Declare Character Encoding for files exported by TXM portals
Description
Currently, concordances and other results data files exported by TXM portals use UTF-8 encoding without BOM. Most web browsers don't recognize automatically the encoding and non ASCII characters are not displayed correctly.
The problem is reported in Firefox (125.0), Chrome (124) and Edge (124).

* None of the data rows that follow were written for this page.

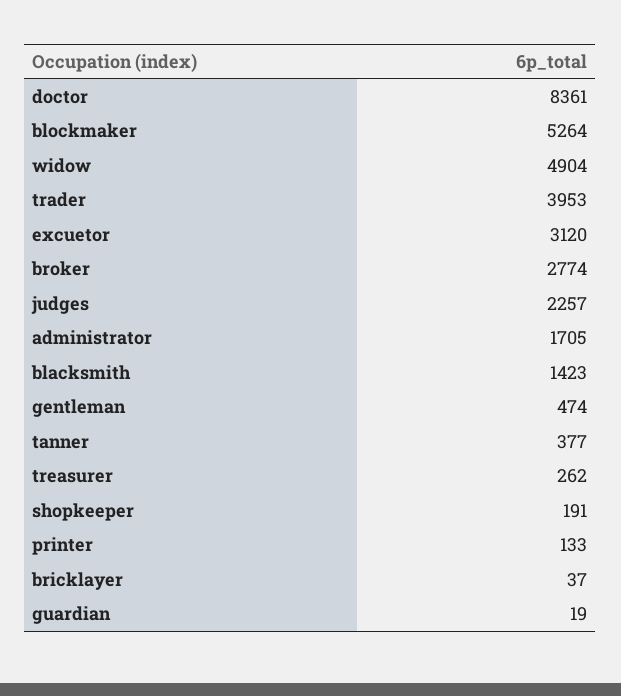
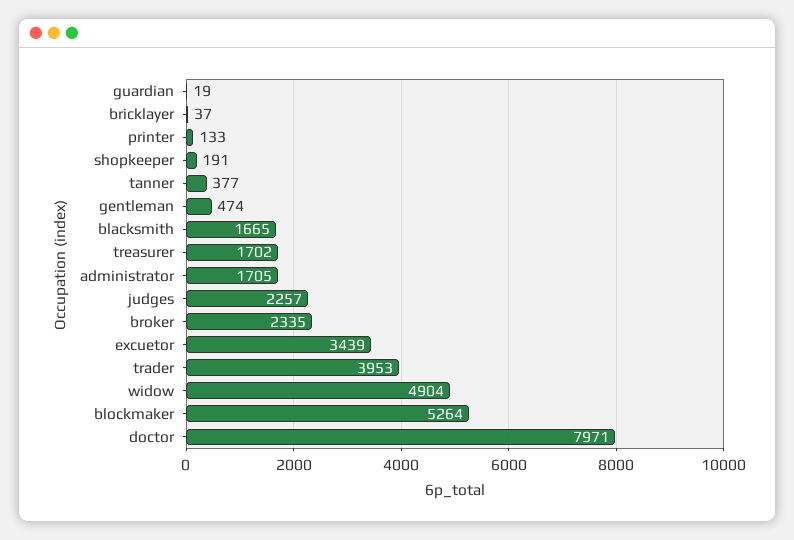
  {
-   "doctor": 8361,
+   "doctor": 7971,
    "blockmaker": 5264,
    "widow": 4904,
    "trader": 3953,
-   "excuetor": 3120,
+   "excuetor": 3439,
-   "broker": 2774,
+   "broker": 2335,
    "judges": 2257,
    "administrator": 1705,
-   "blacksmith": 1423,
+   "blacksmith": 1665,
    "gentleman": 474,
    "tanner": 377,
-   "treasurer": 262,
+   "treasurer": 1702,
    "shopkeeper": 191,
    "printer": 133,
    "bricklayer": 37,
    "guardian": 19
  }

Firefox (125.0) inspector provides the following message :
L’encodage du document n’était pas déclaré et a donc été deviné à partir du contenu. Il est nécessaire de déclarer l’encodage des caractères dans l’entête HTTP Content-Type ou par l’usage de l’indicateur d’ordre des octets (BOM).
To Reproduce
Files tested with Firefox (125.0):
- broken - No BOM: https://txm-bfm.huma-num.fr/txm/files/test-no-bom.txt
- OK - with BOM: - https://txm-bfm.huma-num.fr/txm/files/test-bom.txt
Hypothesis
Adding a BOM mark could solve the issue.
Solutions
- a) declare character encoding in the Content-Type HTTP header
- content-type: text/html; charset=UTF-8
- b)
use a meta tag (not possible in a .txt) - c) use a byte order mark (BOM: https://en.wikipedia.org/wiki/Byte_order_mark)
-
EF BB BF
for UTF-8 -
FE FF
for UTF-16
-